Is it the What or the Why
What data am I working with, and why?
As Alan Liu faithfully points out, the analysis produced using topic modelling tools relies on a foundation and a ruleset designed by human hands. What data is analyzed, and on what parameters, affect the results.
It begs the question: what data am I using, and why?
I knew from listening to advice and reading examples that the bigger the data set the better. Ten thousand articles on this topic will yield a more varied result, and thus more likely to be indicative of real substantial academic and philosophical trends.
That does not, however, mean I ought to incorporate as many articles as I can. I had two problems to grapple with: a philosophical problem, and a mechanical one.
Taking the first one first, not all subfields of Public History, interdisciplinary as it is, are going to be useful to me. The field involves ethics and philosophy, museum studies, affect theory, the digital humanities and all its interdisciplinary fields. It can relate to music, to fine arts, to sports and culture, to material and immaterial culture alike. While all of these can fall under the wide umbrella of public history, it is crucial that my understanding of what field I am trying to analyze informs what makes the cut. Just because a journal is on material culture, should I include it for analysis? Will that be useful, or will that confuse my results?
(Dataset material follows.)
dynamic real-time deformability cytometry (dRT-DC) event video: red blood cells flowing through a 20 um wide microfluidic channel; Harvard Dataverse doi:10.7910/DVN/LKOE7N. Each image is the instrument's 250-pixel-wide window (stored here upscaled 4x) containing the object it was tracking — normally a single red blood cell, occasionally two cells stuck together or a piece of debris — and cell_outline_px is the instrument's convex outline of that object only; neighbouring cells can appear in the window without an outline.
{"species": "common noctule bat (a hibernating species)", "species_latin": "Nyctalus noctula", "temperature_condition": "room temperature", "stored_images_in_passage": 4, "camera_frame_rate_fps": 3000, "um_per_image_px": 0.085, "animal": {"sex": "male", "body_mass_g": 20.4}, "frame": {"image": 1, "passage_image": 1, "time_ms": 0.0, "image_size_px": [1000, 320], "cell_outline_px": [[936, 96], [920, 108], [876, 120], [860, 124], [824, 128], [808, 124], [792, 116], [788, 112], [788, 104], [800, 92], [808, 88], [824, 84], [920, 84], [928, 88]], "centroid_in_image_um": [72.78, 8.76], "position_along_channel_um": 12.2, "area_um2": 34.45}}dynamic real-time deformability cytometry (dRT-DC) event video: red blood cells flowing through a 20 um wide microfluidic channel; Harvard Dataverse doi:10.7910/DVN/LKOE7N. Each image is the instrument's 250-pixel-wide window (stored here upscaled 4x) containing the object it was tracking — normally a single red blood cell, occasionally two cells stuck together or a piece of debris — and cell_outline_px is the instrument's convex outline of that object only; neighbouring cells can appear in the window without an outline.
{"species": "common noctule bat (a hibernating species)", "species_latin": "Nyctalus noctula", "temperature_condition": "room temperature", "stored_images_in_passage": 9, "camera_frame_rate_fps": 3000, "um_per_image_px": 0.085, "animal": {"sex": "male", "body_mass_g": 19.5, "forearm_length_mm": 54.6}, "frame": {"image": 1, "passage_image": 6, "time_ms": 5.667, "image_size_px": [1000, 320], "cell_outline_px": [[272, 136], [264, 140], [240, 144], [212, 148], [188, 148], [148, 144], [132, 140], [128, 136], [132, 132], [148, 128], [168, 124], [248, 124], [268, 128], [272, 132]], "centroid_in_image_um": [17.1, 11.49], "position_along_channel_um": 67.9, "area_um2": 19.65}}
At the core of this philosophical problem rests the idea of what results I am expecting or hoping to get, and how that impacts the data I am obtaining. Though in my initial phase of research I found myself frustrated with Liu's arguments against the objectivity of topic modelling, now more than I ever I agree with him. These small decisions have real weight to them, and can seriously influence the data I am researching.
My understanding of public history comes largely from David Dean's work A Companion to Public History. I took his class, and listened and spoke with him for several months on what Public History means and what it could mean. How does memory and trauma relate to it? What about colonialism? How are protests any different a form of public history than museums? Is there even a journal of articles relating to protests then, for me to incorporate? Are those journals of affect theory, or journals of American politics? The frightening thing is that this strain of thought can be applied to each and every subfield that relates, even tangentially, to public history. It's a big field, it can be a highly theoretical field that, at least from my conversations with David Dean, can and should always be changing.
I personally view it as a field that emerged out of the more general historical tradition as a way to create history with the public acting as audience and co-author. It was about the ways the public engaged with the past, and the way the past is understood by the public. Of particular concern, to my understanding of it, is the connection between history and memory. Is it faulty and imperfect, and how much importance is that imperfection? But again, the field is interdisciplinary, with as many subsidiaries as you can think of.
That said, there is a methodological problem here, that can answer some of my philosophical problems. After all, my belief in what the field of public history is is not just a philosophical query in which I spend a few thousand words to address it, but one in which the parameters I set for this project answer it for me.
I can download articles either by topic and keyword searches, or by journal. The Journal of Public History - a shoe in for this project if there ever was one - has 10,000 catalogued articles available for download. Keyword searches for public history with a date frame of 1970-2020 number somewhere north of 2.5 million. A little beyond the ability of the Constellate Beta to download, and probably not a useful dataset to download.
I can specify by topic - JSTOR's catalogue of keyword "public history" + 1970-2020 + history subtopic has only a little over 20,000. A manageable amount, but that is just one topic, subcategorized to high heaven. But I can download by journal, and there's a perfectly ordered and organized Journal of Public History right there.
It's worth returning the question of data sets a little later. A heavy philosophical problem needs to be addressed there, and the resolution of it will define in part the utility of my results.